(TASK INPUTS)

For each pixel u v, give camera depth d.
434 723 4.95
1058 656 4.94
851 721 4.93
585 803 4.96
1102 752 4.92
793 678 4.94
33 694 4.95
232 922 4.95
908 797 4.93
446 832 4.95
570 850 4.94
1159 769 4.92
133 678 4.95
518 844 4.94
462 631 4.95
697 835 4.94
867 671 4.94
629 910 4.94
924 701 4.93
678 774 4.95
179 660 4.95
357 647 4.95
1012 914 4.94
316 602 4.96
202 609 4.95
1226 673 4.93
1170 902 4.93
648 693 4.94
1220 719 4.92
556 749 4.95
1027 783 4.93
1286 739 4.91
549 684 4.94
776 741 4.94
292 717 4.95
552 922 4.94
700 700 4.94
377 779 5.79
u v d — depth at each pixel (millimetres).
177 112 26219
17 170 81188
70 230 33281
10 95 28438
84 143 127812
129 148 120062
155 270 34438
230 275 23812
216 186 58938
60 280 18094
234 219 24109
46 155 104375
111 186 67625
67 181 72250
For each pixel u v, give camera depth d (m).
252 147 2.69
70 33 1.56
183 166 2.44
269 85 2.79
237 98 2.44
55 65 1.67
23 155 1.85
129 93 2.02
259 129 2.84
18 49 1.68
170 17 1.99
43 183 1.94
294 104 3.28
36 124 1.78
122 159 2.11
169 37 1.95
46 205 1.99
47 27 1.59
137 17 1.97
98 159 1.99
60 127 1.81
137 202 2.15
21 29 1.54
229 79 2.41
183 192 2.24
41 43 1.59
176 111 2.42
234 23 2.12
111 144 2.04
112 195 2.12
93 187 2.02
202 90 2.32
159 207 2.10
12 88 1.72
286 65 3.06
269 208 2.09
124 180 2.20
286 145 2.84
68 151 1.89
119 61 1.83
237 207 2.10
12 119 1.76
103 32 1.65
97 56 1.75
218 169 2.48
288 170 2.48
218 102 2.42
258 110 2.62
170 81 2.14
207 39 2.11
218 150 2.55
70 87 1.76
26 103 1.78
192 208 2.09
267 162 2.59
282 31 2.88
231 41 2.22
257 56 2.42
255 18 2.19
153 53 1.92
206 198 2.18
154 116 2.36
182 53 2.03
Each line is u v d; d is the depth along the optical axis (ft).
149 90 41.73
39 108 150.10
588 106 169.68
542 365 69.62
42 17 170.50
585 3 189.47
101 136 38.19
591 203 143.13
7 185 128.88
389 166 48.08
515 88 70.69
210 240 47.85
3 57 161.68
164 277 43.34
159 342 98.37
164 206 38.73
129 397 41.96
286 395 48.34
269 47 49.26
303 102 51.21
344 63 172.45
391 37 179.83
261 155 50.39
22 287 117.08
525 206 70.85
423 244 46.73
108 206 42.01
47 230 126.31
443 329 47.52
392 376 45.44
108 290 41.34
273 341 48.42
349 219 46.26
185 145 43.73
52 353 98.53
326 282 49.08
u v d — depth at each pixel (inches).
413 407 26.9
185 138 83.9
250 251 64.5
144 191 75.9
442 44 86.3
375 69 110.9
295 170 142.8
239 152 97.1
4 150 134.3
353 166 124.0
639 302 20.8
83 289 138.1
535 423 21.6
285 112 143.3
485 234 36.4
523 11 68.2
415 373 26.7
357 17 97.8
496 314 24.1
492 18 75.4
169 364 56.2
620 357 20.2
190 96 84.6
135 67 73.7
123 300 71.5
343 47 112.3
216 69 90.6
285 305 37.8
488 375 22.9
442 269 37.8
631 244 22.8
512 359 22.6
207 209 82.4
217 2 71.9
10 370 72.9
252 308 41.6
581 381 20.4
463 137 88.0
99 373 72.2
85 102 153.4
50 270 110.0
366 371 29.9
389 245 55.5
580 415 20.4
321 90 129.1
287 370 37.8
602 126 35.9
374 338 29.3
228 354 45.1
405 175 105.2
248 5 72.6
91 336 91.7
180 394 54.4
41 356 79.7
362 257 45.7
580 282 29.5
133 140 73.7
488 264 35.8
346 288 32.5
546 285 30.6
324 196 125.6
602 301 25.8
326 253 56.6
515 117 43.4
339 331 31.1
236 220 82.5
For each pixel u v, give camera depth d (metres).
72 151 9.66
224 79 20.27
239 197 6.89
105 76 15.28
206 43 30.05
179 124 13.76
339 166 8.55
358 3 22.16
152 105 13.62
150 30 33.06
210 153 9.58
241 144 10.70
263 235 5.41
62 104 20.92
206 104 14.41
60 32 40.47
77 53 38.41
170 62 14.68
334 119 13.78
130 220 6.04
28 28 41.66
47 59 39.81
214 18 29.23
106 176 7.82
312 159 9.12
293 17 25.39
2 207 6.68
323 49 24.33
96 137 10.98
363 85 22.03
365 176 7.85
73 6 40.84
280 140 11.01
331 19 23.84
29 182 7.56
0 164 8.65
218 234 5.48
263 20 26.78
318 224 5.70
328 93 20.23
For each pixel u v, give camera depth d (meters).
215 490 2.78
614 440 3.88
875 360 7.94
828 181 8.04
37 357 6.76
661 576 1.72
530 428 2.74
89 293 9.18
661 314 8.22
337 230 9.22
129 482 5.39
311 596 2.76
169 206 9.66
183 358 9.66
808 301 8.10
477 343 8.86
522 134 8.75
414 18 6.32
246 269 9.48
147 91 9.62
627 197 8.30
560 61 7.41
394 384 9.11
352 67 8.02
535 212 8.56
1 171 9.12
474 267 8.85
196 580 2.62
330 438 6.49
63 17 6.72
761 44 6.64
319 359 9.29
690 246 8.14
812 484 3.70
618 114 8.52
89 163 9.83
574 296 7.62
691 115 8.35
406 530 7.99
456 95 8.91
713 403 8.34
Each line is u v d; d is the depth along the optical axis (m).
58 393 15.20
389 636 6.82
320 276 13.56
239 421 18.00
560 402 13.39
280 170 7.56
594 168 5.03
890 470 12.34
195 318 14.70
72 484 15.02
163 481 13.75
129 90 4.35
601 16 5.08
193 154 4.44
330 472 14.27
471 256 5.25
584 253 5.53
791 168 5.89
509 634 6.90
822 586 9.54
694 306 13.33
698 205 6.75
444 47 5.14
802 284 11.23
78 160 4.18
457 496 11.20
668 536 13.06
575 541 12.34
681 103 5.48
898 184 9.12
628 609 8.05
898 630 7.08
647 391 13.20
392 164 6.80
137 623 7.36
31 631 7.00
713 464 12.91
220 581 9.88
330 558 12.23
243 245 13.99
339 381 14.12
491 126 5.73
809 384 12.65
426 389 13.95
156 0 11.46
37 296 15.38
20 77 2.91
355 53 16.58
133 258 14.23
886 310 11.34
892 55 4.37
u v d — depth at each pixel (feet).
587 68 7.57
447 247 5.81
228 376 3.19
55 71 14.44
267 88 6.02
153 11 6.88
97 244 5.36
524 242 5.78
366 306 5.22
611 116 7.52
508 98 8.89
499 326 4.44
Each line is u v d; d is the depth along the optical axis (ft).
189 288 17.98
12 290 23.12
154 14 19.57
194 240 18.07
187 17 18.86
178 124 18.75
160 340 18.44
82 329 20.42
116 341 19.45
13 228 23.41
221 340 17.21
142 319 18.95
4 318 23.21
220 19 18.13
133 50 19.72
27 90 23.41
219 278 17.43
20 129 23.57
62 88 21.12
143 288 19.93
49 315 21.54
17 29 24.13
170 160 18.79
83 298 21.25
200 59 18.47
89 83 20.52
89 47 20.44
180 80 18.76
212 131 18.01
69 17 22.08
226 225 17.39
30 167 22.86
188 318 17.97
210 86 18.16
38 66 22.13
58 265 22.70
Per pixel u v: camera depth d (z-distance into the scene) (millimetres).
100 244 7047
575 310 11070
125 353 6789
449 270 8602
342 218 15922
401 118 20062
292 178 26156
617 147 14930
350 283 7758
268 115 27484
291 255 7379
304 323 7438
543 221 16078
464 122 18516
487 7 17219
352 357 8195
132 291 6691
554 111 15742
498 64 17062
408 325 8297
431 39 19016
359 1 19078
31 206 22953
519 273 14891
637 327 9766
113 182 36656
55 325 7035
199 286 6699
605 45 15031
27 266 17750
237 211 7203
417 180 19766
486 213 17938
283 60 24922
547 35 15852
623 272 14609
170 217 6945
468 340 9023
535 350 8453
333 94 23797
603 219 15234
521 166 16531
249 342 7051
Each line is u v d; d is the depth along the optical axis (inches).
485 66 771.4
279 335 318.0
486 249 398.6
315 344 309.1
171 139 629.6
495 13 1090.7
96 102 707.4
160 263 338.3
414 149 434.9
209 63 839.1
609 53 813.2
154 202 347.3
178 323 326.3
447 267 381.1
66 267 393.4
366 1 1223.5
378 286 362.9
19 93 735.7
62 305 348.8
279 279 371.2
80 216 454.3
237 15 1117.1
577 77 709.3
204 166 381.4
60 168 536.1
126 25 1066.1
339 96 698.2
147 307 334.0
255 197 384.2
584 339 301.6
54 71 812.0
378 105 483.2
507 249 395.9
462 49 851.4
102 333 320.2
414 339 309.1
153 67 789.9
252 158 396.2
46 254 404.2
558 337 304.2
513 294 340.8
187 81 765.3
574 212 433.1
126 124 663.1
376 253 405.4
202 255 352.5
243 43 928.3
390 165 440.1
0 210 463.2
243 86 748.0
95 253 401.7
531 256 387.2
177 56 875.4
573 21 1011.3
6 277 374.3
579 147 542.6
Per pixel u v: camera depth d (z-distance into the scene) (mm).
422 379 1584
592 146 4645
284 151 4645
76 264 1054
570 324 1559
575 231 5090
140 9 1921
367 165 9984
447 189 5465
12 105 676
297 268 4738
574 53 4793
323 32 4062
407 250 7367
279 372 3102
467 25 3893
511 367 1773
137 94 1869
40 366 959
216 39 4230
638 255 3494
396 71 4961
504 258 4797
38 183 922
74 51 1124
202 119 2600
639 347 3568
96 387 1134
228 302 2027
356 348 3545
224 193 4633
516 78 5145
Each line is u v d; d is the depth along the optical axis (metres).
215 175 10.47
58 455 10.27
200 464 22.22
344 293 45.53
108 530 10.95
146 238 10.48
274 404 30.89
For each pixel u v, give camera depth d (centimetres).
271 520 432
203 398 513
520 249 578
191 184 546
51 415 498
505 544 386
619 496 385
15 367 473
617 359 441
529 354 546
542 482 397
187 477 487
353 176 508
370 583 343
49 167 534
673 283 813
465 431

(End TASK INPUTS)

--- ASSIGNMENT ---
Please transcribe only the lines in the records above running from the line that has "286 65 3.06" through the line that has "286 395 48.34", both included, exactly as they appear.

--- EXERCISE RESULT ---
286 65 3.06
269 208 2.09
124 180 2.20
286 145 2.84
68 151 1.89
119 61 1.83
237 207 2.10
12 119 1.76
103 32 1.65
97 56 1.75
218 169 2.48
288 170 2.48
218 102 2.42
258 110 2.62
170 81 2.14
207 39 2.11
218 150 2.55
70 87 1.76
26 103 1.78
192 208 2.09
267 162 2.59
282 31 2.88
231 41 2.22
257 56 2.42
255 18 2.19
153 53 1.92
206 198 2.18
154 116 2.36
182 53 2.03
Each line is u v d; d is the depth along the optical axis (ft).
149 90 41.73
39 108 150.10
588 106 169.68
542 365 69.62
42 17 170.50
585 3 189.47
101 136 38.19
591 203 143.13
7 185 128.88
389 166 48.08
515 88 70.69
210 240 47.85
3 57 161.68
164 277 43.34
159 342 98.37
164 206 38.73
129 397 41.96
286 395 48.34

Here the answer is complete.